= Task goal =
Take the data below and filter it for lines containing the word "created"; show each line found.

---------- Data for analysis ----------

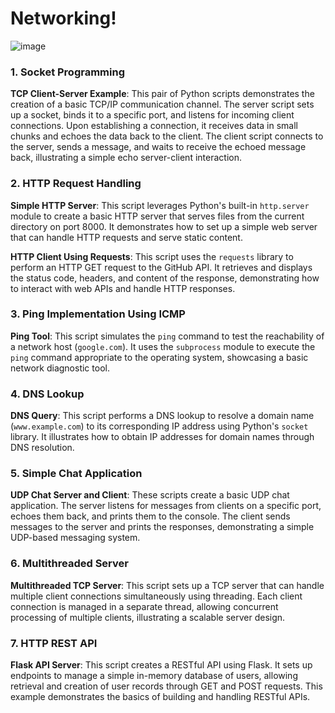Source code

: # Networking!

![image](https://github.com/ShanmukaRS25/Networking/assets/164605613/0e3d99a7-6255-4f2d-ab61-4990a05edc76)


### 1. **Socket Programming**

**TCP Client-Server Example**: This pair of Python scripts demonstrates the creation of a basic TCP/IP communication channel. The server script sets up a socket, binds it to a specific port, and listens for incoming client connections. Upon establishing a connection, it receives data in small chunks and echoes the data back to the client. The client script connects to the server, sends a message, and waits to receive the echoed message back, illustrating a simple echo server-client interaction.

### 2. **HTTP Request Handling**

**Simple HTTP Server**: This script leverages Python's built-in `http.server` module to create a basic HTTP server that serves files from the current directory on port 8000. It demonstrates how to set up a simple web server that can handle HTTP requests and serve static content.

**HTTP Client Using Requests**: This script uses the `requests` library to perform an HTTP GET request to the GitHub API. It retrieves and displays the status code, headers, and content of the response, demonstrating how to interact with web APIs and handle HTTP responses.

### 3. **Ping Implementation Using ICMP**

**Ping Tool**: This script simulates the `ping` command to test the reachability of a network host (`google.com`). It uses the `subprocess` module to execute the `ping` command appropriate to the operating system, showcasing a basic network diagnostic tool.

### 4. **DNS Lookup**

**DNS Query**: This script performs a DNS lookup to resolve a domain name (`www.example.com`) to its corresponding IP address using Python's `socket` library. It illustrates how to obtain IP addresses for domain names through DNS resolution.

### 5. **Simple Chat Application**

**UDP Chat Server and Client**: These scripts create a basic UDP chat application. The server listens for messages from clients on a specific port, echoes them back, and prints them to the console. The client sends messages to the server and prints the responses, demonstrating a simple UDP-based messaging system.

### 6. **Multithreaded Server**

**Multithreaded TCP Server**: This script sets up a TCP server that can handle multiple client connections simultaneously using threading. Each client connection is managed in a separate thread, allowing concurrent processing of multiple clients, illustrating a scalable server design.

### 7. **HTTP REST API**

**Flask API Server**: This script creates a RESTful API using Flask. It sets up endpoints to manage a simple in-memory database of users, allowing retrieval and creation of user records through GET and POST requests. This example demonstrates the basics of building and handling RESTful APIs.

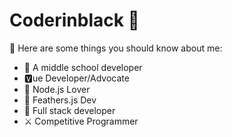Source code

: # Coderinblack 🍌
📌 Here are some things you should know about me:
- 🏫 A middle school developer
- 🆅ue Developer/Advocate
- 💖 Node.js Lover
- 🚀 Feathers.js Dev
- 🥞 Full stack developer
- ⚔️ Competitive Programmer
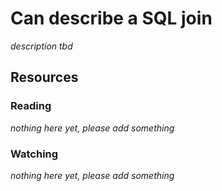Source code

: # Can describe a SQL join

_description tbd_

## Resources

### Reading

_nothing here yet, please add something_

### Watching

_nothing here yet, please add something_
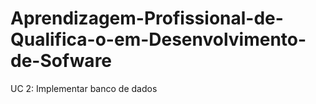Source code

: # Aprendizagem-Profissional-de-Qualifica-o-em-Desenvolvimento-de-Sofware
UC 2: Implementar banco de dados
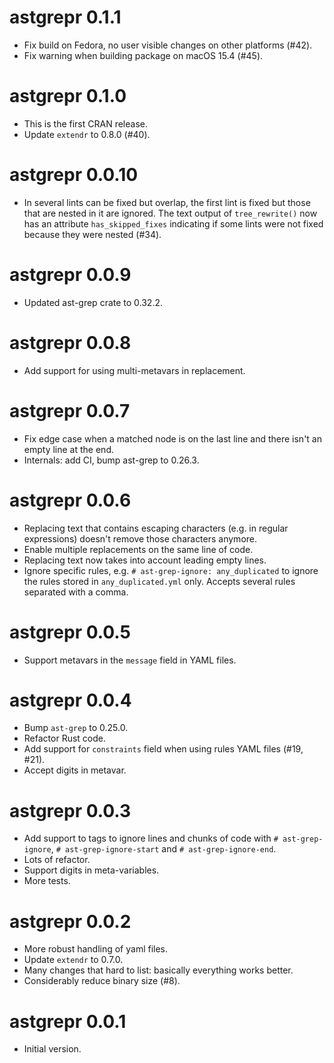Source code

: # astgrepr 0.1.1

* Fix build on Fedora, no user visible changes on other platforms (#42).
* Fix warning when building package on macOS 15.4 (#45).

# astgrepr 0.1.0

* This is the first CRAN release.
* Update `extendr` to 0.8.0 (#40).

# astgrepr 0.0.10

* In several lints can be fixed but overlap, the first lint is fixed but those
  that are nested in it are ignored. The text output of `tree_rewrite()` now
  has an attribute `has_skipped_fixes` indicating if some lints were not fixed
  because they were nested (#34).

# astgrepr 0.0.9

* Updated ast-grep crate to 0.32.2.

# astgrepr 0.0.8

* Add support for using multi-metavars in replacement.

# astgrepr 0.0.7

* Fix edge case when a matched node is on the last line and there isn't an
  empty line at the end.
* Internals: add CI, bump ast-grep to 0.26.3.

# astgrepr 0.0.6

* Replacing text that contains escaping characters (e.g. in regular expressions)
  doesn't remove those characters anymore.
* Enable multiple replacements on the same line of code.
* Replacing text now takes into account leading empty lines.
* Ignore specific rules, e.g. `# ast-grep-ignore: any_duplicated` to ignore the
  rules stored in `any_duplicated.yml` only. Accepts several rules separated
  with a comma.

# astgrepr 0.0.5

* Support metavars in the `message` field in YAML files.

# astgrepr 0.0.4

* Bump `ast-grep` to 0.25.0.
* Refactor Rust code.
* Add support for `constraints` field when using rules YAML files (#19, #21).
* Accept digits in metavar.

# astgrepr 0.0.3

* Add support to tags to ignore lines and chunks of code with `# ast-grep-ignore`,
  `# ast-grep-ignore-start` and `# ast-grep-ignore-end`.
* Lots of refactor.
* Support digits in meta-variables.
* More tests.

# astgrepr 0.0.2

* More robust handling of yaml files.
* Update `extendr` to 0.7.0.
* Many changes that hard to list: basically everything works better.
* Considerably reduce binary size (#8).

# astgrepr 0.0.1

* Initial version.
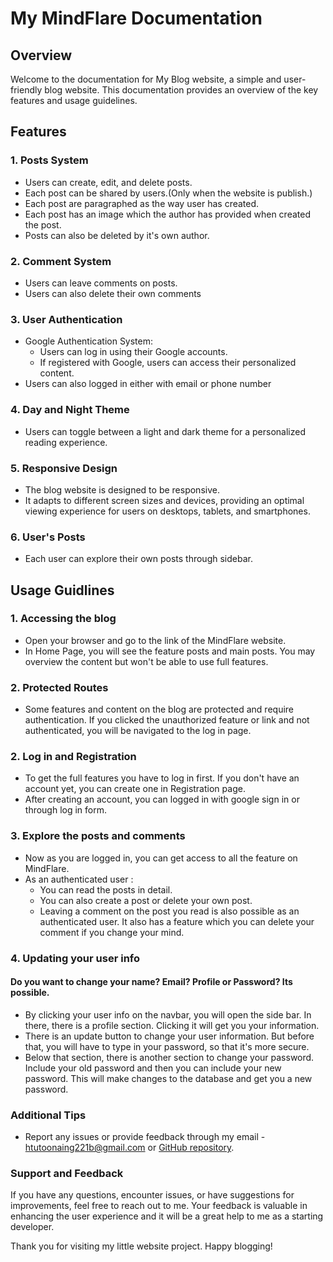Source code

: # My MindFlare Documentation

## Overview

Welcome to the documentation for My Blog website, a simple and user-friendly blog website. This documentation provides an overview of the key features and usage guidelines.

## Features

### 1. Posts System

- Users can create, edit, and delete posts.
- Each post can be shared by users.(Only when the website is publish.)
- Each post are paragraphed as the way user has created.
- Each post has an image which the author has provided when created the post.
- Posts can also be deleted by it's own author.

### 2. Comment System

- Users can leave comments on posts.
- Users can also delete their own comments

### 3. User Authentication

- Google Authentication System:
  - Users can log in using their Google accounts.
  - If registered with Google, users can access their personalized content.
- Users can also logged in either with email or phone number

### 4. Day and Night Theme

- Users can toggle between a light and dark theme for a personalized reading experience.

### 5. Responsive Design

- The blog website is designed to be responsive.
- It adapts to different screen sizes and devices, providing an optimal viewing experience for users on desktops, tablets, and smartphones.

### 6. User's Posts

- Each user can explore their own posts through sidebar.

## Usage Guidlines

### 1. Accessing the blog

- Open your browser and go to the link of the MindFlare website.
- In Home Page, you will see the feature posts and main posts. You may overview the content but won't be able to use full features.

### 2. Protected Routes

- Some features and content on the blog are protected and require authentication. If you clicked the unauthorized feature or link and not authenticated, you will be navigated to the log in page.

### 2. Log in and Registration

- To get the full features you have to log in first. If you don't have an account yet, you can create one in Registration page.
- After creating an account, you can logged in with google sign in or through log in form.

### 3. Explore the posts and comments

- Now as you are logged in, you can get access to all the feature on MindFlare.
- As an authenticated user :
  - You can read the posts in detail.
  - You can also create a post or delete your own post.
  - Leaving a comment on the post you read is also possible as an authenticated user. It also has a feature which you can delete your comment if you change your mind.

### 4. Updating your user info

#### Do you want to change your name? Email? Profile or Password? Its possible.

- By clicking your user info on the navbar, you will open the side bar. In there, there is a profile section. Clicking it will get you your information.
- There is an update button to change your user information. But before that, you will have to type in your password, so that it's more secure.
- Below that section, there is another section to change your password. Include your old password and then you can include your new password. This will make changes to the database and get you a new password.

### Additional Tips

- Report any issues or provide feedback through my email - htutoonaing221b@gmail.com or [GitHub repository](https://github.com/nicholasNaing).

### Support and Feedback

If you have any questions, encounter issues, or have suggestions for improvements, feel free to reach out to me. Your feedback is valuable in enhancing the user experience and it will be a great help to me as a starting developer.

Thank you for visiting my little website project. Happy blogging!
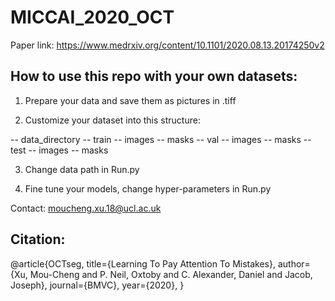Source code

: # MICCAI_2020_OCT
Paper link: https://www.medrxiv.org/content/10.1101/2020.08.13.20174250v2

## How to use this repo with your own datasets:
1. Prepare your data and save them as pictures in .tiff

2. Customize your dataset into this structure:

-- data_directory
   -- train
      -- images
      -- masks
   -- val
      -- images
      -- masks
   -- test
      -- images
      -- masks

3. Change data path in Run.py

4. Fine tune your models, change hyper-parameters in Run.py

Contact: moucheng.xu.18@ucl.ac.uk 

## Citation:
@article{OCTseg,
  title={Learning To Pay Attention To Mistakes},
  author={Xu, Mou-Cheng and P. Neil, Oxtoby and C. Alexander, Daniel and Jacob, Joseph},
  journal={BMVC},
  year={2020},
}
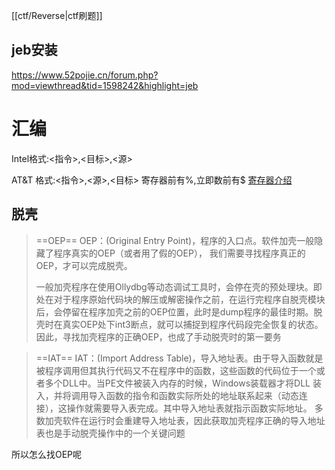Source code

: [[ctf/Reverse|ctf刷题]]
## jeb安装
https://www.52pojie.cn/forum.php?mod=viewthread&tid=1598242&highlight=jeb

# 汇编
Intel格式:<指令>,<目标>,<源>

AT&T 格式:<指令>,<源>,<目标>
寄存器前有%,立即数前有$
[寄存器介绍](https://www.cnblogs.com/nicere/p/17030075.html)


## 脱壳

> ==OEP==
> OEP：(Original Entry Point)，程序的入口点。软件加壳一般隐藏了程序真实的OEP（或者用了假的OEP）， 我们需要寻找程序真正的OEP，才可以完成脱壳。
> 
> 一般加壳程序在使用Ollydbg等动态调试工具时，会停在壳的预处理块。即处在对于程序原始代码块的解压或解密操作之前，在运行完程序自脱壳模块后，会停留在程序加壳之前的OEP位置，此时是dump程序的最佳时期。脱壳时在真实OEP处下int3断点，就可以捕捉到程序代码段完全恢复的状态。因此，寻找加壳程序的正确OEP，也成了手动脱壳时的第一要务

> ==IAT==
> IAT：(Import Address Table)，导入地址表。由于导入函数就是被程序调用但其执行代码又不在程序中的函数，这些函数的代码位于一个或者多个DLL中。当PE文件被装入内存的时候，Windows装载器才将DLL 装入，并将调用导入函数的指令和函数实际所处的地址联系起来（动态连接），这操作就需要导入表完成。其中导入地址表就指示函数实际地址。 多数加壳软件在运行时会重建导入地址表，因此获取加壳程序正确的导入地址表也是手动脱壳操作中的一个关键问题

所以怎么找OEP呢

----------

= Expected output =
- Each post are paragraphed as the way user has created.
- Each post has an image which the author has provided when created the post.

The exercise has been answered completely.